News Desk |
It is said that those who do not learn from history are bound to repeat it. But to learn from history, one must cut through all the confusion, misrepresentations, intrigue and conspiracy theories that often cloud historical facts. How does one learn from past events when different people who were part of the drama write different versions of the same events? One such period in Pakistan’s history is that of the Kargil War and the events leading up to the military coup soon after it.
A lot has been written about the Kargil ‘episode’ but various truths and untruths are mixed up in the never-ending blame that’s part of Pakistani politics.
Who was responsible for Kargil? Was it the civilian leadership or the top military brass of the country? Is the civil-military dichotomy even useful to understanding the events that changed the course of the country’s history during the Kargil conflict? Nasim Zahra answers these questions in his well-researched book, which was expected to be released for a number of years.
It was announced that a book by the author was coming up at least a couple of years before its release. Indeed, many years-more than a decade, to be fair, have gone into the research for this book. Nasim Zahra cuts through the confusion surrounding the Kargil war and how it led to the coup. It was well worth the wait.
The book relies on memoirs by those involved in the events, newspaper articles of the day, written exchanges and interviews with top government officials in Pakistan, the US and India who were there to witness first-hand how events unfolded.
Rarely does the author herself point fingers or blames any decision maker for the crisis the country went through. Instead, she quotes people who were responsible for back-channel diplomacy between India and Pakistan at the height of the crisis and those that were present in closed-door secretive meetings where all decisions were made. The reader can then decide for himself or herself as to who was responsible for what in the Kargil crisis and to what extent.
The author presents all aspects of the Kargil ‘episode.’ She covers the tactical and operational aspects as well as the strategic aspects.

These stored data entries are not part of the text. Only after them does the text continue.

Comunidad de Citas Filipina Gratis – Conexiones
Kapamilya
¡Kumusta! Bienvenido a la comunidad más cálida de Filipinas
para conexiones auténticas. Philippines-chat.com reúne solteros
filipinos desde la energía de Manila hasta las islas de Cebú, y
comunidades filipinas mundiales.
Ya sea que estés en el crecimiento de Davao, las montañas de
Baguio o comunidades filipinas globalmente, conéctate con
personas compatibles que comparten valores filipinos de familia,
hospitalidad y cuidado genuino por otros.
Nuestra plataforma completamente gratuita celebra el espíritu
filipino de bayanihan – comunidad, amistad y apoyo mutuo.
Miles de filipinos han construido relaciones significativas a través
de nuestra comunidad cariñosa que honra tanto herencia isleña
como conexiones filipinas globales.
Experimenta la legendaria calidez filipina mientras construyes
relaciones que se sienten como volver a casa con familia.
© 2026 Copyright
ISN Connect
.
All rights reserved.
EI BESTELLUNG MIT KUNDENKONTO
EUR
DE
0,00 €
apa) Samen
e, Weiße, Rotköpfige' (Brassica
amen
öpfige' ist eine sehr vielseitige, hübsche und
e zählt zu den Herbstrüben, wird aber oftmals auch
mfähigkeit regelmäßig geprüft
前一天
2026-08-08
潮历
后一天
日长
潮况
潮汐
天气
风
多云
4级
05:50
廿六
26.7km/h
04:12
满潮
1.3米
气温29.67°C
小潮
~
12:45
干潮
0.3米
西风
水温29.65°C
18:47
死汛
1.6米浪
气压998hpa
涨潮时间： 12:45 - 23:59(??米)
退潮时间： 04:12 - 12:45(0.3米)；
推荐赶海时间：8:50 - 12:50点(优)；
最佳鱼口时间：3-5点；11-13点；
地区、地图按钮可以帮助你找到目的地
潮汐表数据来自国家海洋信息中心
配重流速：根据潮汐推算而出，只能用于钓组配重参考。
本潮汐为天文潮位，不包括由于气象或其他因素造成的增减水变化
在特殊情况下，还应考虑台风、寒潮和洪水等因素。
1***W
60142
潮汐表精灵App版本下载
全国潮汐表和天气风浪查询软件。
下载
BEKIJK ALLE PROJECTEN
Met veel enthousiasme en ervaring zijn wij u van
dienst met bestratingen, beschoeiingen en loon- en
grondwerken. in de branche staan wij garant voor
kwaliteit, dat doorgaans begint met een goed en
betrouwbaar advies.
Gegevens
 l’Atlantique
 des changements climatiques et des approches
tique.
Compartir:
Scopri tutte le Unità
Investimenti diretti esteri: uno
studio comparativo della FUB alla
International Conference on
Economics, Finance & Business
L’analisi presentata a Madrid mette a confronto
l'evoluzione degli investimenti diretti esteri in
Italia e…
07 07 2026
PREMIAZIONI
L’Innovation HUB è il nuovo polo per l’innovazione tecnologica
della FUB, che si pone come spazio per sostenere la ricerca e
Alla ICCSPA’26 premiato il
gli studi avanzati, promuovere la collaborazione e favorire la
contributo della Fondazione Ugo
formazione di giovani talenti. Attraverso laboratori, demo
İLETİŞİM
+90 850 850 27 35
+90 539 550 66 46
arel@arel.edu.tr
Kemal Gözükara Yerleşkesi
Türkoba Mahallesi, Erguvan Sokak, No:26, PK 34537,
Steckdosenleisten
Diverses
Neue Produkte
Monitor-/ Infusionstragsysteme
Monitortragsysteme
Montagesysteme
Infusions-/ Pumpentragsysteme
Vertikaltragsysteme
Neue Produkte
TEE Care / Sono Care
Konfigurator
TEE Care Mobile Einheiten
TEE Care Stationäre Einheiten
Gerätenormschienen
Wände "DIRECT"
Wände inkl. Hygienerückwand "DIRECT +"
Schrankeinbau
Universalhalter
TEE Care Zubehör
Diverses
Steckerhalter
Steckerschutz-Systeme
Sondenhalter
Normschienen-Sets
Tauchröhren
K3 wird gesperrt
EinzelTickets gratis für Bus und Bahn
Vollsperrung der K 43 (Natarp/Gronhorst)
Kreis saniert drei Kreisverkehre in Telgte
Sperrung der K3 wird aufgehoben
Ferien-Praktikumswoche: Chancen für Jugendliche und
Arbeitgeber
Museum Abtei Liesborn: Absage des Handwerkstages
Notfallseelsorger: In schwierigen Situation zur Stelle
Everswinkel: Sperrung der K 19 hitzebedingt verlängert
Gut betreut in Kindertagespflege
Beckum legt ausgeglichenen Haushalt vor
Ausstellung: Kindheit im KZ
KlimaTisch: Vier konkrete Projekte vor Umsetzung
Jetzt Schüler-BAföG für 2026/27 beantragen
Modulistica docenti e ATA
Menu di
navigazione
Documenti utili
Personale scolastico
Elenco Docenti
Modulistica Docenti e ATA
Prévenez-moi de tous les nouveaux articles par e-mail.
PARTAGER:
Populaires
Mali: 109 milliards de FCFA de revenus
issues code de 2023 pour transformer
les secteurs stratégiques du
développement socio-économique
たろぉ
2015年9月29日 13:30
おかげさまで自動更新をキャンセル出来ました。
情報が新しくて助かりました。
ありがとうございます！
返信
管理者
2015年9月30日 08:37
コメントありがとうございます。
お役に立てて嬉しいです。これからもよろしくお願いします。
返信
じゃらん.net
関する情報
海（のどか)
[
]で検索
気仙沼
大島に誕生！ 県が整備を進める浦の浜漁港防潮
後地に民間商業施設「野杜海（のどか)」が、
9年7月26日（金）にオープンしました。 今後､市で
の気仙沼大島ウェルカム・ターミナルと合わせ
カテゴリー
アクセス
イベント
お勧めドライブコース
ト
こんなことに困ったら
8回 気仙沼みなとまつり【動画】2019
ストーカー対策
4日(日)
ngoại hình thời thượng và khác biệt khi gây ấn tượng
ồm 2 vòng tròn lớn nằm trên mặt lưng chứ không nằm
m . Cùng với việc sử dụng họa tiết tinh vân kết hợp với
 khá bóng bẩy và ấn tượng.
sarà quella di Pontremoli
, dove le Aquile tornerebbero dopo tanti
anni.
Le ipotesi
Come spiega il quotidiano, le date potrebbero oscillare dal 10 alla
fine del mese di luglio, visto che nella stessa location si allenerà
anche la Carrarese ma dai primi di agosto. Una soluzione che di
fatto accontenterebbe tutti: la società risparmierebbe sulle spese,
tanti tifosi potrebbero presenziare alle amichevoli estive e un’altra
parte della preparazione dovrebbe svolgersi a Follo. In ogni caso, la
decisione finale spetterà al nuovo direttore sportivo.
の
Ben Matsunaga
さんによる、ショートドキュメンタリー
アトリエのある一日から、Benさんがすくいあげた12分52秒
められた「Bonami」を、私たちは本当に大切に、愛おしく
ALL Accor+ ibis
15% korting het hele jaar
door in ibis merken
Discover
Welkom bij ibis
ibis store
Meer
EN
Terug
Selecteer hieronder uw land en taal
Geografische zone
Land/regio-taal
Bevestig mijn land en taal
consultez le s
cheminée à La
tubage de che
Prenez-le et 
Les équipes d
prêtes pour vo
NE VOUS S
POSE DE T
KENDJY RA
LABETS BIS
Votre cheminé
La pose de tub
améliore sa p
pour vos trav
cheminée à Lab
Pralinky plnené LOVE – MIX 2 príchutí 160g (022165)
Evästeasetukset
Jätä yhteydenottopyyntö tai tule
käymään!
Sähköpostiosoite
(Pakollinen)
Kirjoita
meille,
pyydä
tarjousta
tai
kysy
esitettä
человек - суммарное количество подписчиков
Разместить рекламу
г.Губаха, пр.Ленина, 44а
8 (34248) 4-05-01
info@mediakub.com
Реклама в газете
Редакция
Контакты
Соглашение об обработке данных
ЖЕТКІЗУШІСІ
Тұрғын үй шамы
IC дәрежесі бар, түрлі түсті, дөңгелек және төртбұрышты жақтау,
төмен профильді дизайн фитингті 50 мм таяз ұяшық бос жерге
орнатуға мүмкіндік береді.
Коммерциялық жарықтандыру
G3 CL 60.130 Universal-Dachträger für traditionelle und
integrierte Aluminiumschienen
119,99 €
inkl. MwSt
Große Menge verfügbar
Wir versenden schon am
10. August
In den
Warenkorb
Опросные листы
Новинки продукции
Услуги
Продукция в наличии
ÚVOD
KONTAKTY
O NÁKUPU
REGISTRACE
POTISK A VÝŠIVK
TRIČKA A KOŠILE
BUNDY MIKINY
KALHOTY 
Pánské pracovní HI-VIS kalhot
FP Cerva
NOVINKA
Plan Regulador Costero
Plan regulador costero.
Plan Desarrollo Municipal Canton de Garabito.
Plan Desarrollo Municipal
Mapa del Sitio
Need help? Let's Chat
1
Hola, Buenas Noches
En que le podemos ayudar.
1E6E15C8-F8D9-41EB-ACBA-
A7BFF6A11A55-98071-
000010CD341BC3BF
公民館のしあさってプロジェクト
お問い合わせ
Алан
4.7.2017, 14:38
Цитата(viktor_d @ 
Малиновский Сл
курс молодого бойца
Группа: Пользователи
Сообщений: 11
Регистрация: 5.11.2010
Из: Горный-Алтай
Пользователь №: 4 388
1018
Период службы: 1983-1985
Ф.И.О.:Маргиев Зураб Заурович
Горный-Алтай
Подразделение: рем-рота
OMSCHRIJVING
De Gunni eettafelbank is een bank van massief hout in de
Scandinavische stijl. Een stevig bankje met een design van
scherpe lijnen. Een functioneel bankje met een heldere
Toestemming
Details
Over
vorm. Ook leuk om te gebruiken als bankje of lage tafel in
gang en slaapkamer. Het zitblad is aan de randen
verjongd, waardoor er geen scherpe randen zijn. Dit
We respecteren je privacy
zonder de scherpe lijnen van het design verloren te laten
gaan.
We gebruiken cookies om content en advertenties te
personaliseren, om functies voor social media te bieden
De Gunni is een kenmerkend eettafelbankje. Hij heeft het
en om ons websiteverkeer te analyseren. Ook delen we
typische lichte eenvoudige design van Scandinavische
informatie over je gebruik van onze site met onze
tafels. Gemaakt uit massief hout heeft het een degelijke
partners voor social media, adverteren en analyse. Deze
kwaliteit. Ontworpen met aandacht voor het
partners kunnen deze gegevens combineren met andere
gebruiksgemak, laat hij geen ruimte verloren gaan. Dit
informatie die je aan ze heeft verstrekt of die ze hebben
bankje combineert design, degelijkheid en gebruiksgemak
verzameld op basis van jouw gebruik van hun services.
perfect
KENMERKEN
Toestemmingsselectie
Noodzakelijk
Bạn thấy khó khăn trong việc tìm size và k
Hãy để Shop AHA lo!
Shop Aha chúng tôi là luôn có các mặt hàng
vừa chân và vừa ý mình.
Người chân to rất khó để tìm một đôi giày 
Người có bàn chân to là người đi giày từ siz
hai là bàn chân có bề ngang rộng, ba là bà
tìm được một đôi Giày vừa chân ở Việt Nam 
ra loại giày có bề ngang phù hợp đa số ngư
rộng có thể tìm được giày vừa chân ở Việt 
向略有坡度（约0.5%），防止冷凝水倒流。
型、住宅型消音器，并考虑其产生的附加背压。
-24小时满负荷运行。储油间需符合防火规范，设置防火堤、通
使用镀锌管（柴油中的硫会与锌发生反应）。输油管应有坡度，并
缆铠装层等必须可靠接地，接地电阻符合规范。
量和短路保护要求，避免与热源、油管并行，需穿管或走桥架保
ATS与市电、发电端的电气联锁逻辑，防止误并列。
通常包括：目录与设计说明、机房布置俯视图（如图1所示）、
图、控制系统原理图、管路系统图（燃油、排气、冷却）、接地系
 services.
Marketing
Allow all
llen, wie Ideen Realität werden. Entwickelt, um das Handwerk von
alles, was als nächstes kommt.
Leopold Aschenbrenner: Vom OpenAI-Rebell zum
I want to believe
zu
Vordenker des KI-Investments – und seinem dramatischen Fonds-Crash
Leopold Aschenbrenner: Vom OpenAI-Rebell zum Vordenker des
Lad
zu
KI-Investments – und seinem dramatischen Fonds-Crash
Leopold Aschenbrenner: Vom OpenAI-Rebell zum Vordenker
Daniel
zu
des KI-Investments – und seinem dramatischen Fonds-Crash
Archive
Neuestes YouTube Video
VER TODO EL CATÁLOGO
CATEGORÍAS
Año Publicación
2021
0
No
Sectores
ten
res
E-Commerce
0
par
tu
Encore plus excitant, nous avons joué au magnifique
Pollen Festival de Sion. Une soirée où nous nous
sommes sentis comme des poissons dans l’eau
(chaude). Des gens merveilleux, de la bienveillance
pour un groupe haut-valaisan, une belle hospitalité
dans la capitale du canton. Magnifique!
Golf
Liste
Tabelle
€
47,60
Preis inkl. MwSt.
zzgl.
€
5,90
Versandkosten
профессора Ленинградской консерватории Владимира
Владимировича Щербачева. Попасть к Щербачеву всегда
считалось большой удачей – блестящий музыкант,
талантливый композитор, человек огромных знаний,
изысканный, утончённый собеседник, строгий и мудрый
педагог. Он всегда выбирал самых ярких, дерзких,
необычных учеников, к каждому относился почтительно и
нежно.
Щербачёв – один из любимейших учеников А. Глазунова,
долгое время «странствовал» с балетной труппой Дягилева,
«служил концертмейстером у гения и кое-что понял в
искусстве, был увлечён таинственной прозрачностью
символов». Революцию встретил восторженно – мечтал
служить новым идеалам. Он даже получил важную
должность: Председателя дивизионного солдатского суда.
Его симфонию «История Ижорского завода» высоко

She explains, with the help of maps, how harsh the terrain really was where Pakistani and Indian troops fought. These maps also aid in understanding the movement and position of the troops, which positions, if held were tactically advantageous and where the important supply lines were.
At the same time, she brings the reader back to the political scenario where the battle the troops were fighting had real time diplomatic and strategic consequences for their countries. Opposition camps in both India and Pakistan banked on the Kargil crisis to pressurize the sitting government.
She goes on to quote various Indian and Pakistani army officers involved in the fighting which gives life to the author’s account of how tough it really was to survive up there. After going through the political ramifications of the Kargil war, the author then focuses on the battlefield again. This continues throughout the book. The reader is thus able to relive the crisis as it occurred on the world stage and as the fighting went on in the battlefield.
She also goes through some military terminologies and abbreviations before mentioning which division and brigades from Pakistan actually went up to the highest and toughest battlefield.
It is useful to get familiarized with these terms the first time they are used because they will come up often during the book.
The first chapter of the book begins with some history of Pakistan. This is useful because it provides some context to analyze why something like the Kargil war does not seem altogether surprising, given the relations between the two neighbors. The book then goes on to explain when the plan was actually drawn up, ignored and finally reconsidered – all of which took more than a decade. The author then focuses on the domestic situation in Pakistan. Gradually, the book opens up to global politics and international players, Washington and Beijing in particular. Finally, the author closes in on the domestic situation again and how the crisis was handled or mishandled, depending on your take of what seems to have happened. As the writer aptly puts it, in times of crisis, the civil-military divide in Pakistan got ‘crystallized.’
Read more : South Asia must heed the lessons from history!
The final chapter poses and then answers some key questions surrounding the conflict. Was the then Prime Minister Nawaz Sharif informed about the Kargil operation? Did the 4th July meeting between Nawaz Sharif and Bill Clinton take place at a time when the Pakistan military was on a winning curve – a meeting that led to the announcement of the withdrawal of Pakistani troops? Was there nuclear blackmail, during the conflict, by Pakistan? Was it necessary for the Prime Minister to dash to Washington for a hurriedly planned meeting? And finally, was the coup inevitable?
These enduring questions are answered comprehensively by Nasim Zahra’s well-researched and much-needed book. There have been various memoirs and books by individuals who were part of the drama that was the Kargil war but none gives as wholesome, unbiased and complete a picture of what truly happened as “From Kargil to the Coup: Events that shook Pakistan.”